> **Tarefa do exercício 1**:
Transcreva do texto sobre as inundações em Valência o trecho que vai de "A água que caiu" a "segundo dados oficiais.".
> **Tarefa do exercício 2**:
Continue o texto sobre as inundações em Valência a partir do ponto em que termina.

━━━ Texto citado

Em localidades como Turís caíram perto 800 milímetros de chuva por metro quadrado em 24 horas, “dos valores mais elevados desde que há registo na Europa”, acrescentou.

Foram “quantidades extraordinárias” de água que se concentraram sobretudo no interior da região e não na costa, onde praticamente não choveu, mas onde acabou por morrer a maioria das pessoas, apanhadas de surpresa.

A água que caiu no interior de Valência, “autênticos dilúvios, similar a uma monção”, desceu em direção à costa por barrancos e ribanceiras e invadiu estradas e ruas de vários subúrbios da cidade de Valência ao final da tarde de 29 de outubro, numa hora de regresso a casa de milhares de pessoas depois do trabalho.

Morreram nas inundações e no temporal 229 pessoas na Comunidade Valenciana, sete numa zona vizinha da região de Castela La Mancha e uma na Andaluzia (sul de Espanha), segundo dados oficiais.

A agência nacional de meteorologia de Espanha (Aemet) tinha acionado um aviso vermelho de chuvas desde as 07:00 da manhã para a região de Valência, mas só às 20:11 as populações receberam nos telemóveis um alerta da proteção civil, tutelada pelos governos regionais.

Segundo a investigação judicial aberta para apurar as responsabilidades pela morte de 229 pessoas em Valência, a maioria das vítimas morreu antes de o alerta ter chegado.

Foi nas localidades em redor do Barranco do Poyo que houve mais mortes. Durante boa parte do ano nem sequer passa água neste percurso, mas em 29 de outubro do ano passado, por causa das “chuvas tão extremas e concentradas” que houve no interior, “o caudal do Danúbio passou por este pequeno barranco”, explicou Samuel Biener.

O pequeno barranco do Poyo transbordou, com a força das águas a arrastar carros, a entrar em todas as garagens e andares inferiores, a destruir pontes, estradas e até linhas de metro e comboio, com “caudais históricos” e as zonas inundadas e com maior destruição a serem das de maior densidade populacional em Espanha, sublinhou Samuel Bienier.

━━━━━━
━━━ Registos apresentados

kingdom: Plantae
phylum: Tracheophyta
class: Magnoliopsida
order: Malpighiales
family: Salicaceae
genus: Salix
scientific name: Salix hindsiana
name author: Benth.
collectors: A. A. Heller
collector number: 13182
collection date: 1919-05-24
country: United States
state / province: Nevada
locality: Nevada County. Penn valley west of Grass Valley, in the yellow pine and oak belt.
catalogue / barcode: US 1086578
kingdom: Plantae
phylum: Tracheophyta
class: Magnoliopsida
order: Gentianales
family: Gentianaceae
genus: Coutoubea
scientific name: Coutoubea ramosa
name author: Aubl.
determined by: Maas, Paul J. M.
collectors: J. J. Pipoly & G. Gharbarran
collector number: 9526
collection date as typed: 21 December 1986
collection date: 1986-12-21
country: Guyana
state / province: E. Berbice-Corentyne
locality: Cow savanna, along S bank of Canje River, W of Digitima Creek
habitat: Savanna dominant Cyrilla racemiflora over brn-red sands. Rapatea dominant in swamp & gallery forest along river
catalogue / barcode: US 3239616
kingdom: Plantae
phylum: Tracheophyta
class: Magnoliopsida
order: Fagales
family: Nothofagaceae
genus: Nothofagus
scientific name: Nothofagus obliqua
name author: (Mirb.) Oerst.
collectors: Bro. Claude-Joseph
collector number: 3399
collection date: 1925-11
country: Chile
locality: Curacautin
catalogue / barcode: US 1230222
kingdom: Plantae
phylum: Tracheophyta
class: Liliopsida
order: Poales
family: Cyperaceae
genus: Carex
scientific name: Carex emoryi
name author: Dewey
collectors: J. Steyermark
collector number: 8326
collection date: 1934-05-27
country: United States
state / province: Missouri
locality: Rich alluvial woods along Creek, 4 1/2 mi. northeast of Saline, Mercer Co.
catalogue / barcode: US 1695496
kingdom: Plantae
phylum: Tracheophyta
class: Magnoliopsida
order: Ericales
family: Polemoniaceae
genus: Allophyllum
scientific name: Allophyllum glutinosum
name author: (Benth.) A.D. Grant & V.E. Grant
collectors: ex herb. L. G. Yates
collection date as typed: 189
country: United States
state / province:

━━━━━━

> **Resposta esperada 1**:
A água que caiu no interior de Valência, “autênticos dilúvios, similar a uma monção”, desceu em direção à costa por barrancos e ribanceiras e invadiu estradas e ruas de vários subúrbios da cidade de Valência ao final da tarde de 29 de outubro, numa hora de regresso a casa de milhares de pessoas depois do trabalho.

Morreram nas inundações e no temporal 229 pessoas na Comunidade Valenciana, sete numa zona vizinha da região de Castela La Mancha e uma na Andaluzia (sul de Espanha), segundo dados oficiais.

> **Resposta esperada 2**:
O geógrafo destacou que nas zonas do Mediterrâneo em Espanha, onde “são frequentes episódios de chuvas torrenciais”, a população “aumentou de forma espetacular nas últimas décadas” e houve construção sobre antigos leitos de rios, barrancos e albufeiras, assim como intervenções em cursos de água para os alterar.

“Quanto temos chuvas tão intensas, estes elementos que tinham desaparecido voltam a recuperar a sua função original e as águas tendem a recuperar o seu caminho natural”, afirmou Samuel Bienier, licenciado em Geografia e Ordenamento do território e mestre em Planeamento e Gestão de Riscos Naturais pela Universidade de Alicante.

Para o perito, é essencial que a reconstrução e recuperação das zonas e infraestruturas afetadas não se faça da mesma forma e que mude “a gestão de emergências de Espanha e da Europa”.

“Porque que estes fenómenos, infelizmente, vão ser mais habituais devido às alterações climáticas”, afirmou Samuel Biener, defendendo que é preciso “educar as populações para saberem como têm de atuar nestas situações”.